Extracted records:

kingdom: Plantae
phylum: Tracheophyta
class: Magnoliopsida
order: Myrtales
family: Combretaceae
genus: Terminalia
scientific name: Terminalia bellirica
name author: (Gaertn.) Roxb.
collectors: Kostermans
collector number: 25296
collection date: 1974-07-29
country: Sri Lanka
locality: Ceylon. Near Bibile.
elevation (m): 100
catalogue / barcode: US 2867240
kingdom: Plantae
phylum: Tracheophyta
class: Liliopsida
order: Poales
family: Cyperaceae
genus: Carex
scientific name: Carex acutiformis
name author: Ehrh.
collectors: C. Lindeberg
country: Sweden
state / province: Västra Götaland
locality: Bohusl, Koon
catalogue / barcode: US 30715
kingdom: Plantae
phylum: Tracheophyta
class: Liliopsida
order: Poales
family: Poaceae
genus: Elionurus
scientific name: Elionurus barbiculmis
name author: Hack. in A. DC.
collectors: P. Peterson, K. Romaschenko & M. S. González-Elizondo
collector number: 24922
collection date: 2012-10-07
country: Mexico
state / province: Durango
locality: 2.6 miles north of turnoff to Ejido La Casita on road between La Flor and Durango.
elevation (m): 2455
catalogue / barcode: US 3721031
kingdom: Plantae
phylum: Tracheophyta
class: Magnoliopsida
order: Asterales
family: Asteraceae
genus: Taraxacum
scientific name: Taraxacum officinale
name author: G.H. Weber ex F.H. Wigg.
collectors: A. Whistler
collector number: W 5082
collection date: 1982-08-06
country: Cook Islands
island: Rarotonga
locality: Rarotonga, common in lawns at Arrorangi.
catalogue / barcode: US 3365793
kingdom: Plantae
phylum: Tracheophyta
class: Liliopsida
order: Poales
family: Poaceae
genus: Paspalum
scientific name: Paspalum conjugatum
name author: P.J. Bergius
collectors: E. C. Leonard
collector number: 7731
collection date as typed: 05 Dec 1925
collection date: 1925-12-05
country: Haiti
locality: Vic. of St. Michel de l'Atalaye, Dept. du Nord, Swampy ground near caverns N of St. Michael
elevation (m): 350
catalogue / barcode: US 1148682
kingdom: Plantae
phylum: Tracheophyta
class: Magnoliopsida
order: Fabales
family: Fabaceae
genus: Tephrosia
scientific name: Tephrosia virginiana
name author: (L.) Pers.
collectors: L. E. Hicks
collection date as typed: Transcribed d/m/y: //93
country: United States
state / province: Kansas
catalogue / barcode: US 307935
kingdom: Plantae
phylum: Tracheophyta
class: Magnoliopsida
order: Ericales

- Exercise -
List every line of the data above that contains the string "country", treating uppercase and lowercase letters as distinct.

- Full output -
country: Sri Lanka
country: Sweden
country: Mexico
country: Cook Islands
country: Haiti
country: United States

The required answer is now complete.